Records supplied:
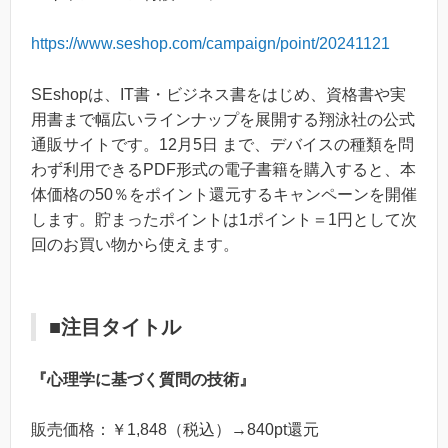
https://www.seshop.com/campaign/point/20241121
SEshopは、IT書・ビジネス書をはじめ、資格書や実
⽤書まで幅広いラインナップを展開する翔泳社の公式
通販サイトです。12月5日 まで、デバイスの種類を問
わず利用できるPDF形式の電子書籍を購入すると、本
体価格の50％をポイント還元するキャンペーンを開催
します。貯まったポイントは1ポイント＝1円として次
回のお買い物から使えます。
■注目タイトル
『心理学に基づく質問の技術』
販売価格：￥1,848（税込）→840pt還元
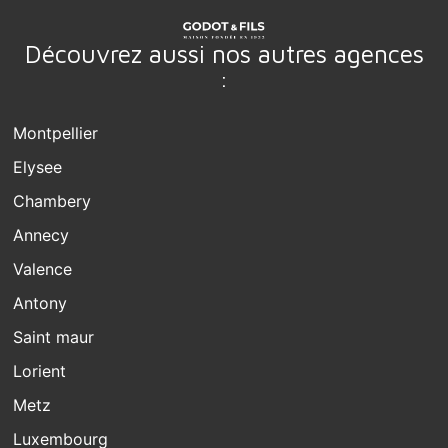
Découvrez aussi nos autres agences
:
Montpellier
Elysee
Chambery
Annecy
Valence
Antony
Saint maur
Lorient
Metz
Luxembourg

Exercise goal:
Output the data exactly, pictures omitted.

Response to the exercise:
https://www.seshop.com/campaign/point/20241121
SEshopは、IT書・ビジネス書をはじめ、資格書や実
⽤書まで幅広いラインナップを展開する翔泳社の公式
通販サイトです。12月5日 まで、デバイスの種類を問
わず利用できるPDF形式の電子書籍を購入すると、本
体価格の50％をポイント還元するキャンペーンを開催
します。貯まったポイントは1ポイント＝1円として次
回のお買い物から使えます。
■注目タイトル
『心理学に基づく質問の技術』
販売価格：￥1,848（税込）→840pt還元
Découvrez aussi nos autres agences
:
Montpellier
Elysee
Chambery
Annecy
Valence
Antony
Saint maur
Lorient
Metz
Luxembourg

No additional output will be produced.